Phase 5: Backend Integration (Complete)

  • Integrated GPU embedder into Flask app (singleton pattern)
  • All search routes now use manual vectorization with near_vector()
  • Updated all routes: simple_search, hierarchical_search, summary_only_search, rag_search
  • Fixed Work → Chunk/Summary property mapping (v2 schema)

Phase 6-7: Testing & Optimization

  • Comprehensive testing of search routes
  • MCP tools validation
  • Performance optimization with GPU embeddings
  • Documentation updates (README.md, CLAUDE.md)

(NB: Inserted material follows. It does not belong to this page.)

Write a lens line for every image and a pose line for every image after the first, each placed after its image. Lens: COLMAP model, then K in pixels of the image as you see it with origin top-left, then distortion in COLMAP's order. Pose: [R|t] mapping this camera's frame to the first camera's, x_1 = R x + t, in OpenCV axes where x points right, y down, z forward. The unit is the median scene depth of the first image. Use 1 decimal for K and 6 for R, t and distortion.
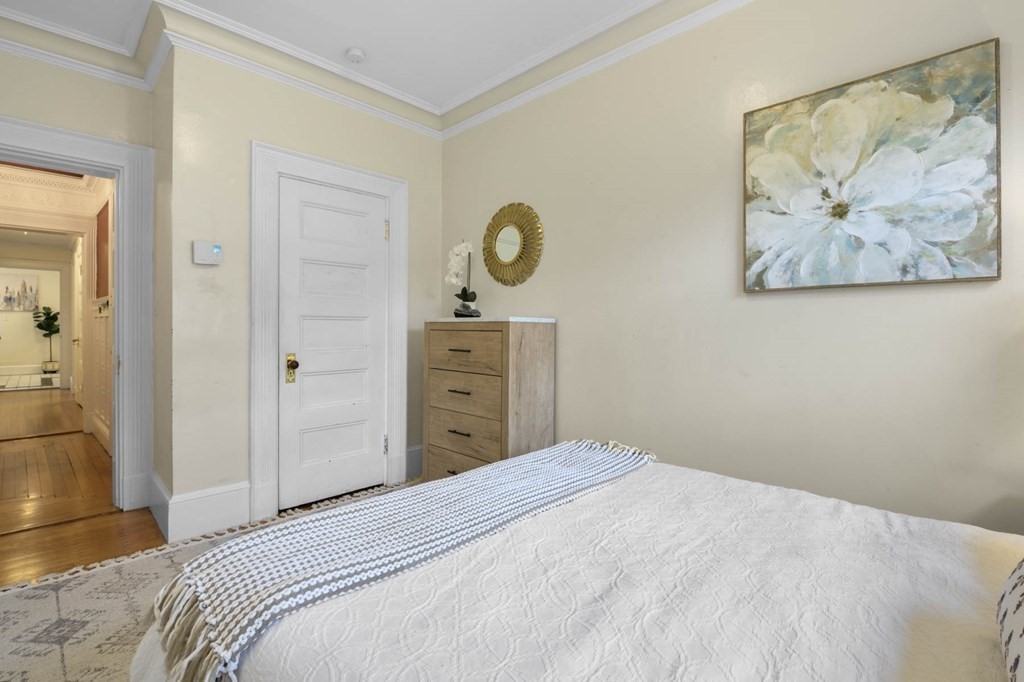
lens RADIAL K [[461.7, 0, 515.6], [0, 461.7, 337.4], [0, 0, 1]] dist [-0.014006, 0.001558]
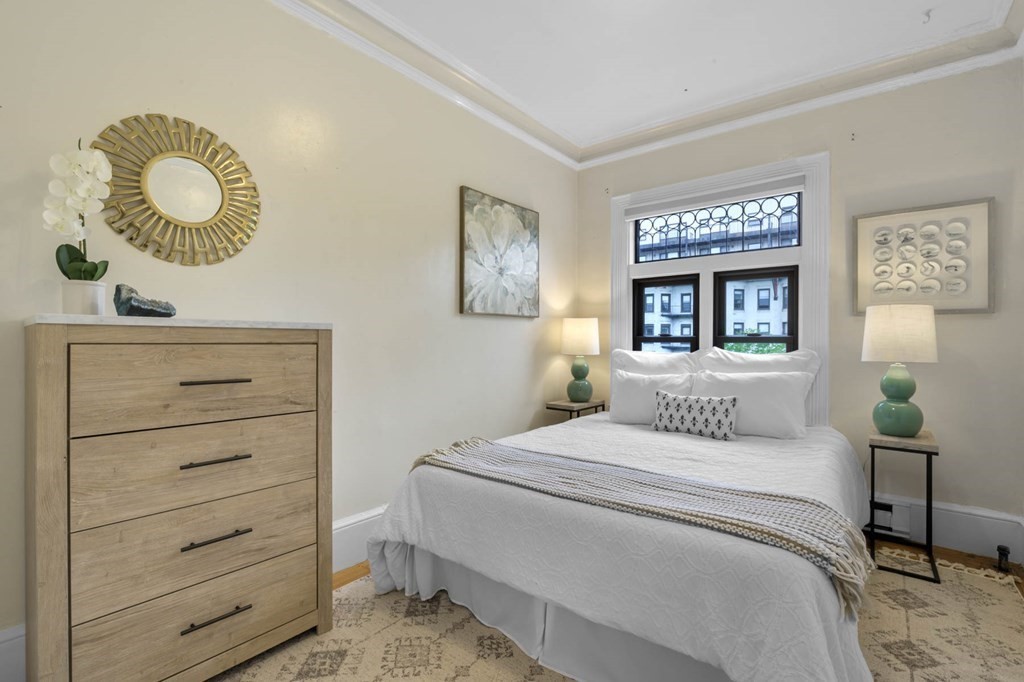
lens RADIAL K [[461.7, 0, 504.4], [0, 461.7, 338.2], [0, 0, 1]] dist [-0.014006, 0.001558]
pose [[-0.069425, -0.007473, 0.997559, -1.014965], [0.007187, 0.999942, 0.007991, -0.035969], [-0.997561, 0.007725, -0.069368, 1.079771]]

Phase 8: Documentation Cleanup

  • Consolidated all phase documentation
  • Updated README with Memory MCP tools section
  • Cleaned up temporary files and scripts

Archive Structure

archive/
├── migration_scripts/        # Migration & optimization scripts (01-11)
│   ├── 01_migrate_document_to_work.py
│   ├── 02_create_schema_v2.py
│   ├── 03_migrate_chunks_v2.py
│   ├── 04_migrate_summaries_v2.py
│   ├── 05_validate_migration.py
│   ├── 07_cleanup.py
│   ├── 08_fix_summaries_properties.py
│   ├── 09_rechunk_oversized.py
│   ├── 10_test_search_quality.py
│   ├── 11_vectorize_missing_chunks.py
│   └── old_scripts/          # ChromaDB migration scripts
├── migration_docs/           # Detailed migration documentation
│   ├── PLAN_MIGRATION_V2_SANS_DOCUMENT.md
│   ├── PHASE5_BACKEND_INTEGRATION.md
│   └── WEAVIATE_RETRIEVAL_ARCHITECTURE.md
├── documentation/            # Phase summaries
│   ├── PHASE_0_PYTORCH_CUDA.md
│   ├── PHASE_2_MIGRATION_SUMMARY.md
│   ├── PHASE_3_CONVERSATIONS_SUMMARY.md
│   ├── PHASE_4_MIGRATION_CHROMADB.md
│   ├── PHASE_5_MCP_TOOLS.md
│   ├── PHASE_6_TESTS_OPTIMISATION.md
│   ├── PHASE_7_INTEGRATION_BACKEND.md
│   ├── PHASE_8_DOCUMENTATION_CLEANUP.md
│   └── MIGRATION_README.md
└── backups/                  # Pre-migration data backups
    └── pre_migration_20260108_152033/

Technology Stack

Vector Database: Weaviate 1.34.4 with BAAI/bge-m3 embeddings (1024-dim) Embedder: PyTorch 2.6.0+cu124, GPU RTX 4070 Backend: Flask 3.0 with Server-Sent Events MCP Integration: 9 memory tools + 6 RAG tools for Claude Desktop OCR: Mistral OCR API LLM: Ollama (local) or Mistral API


Known Issues

  1. Chunk_v2 has no vectorizer: All new chunks require manual vectorization via 11_vectorize_missing_chunks.py
  2. Data imbalance: Collected papers represents 95.8% of chunks, dominating search results
  3. Mind Design III underrepresented: Only 61 chunks (1.2%) vs 5,080 for Collected papers

Recommendations

  1. Add more diverse works to balance corpus
  2. Consider re-ranking with per-work boosting for diversity
  3. Recreate Chunk_v2 with text2vec-transformers vectorizer for auto-vectorization (requires full data reload)

For detailed implementation notes, see .claude/CLAUDE.md and archive/ directories.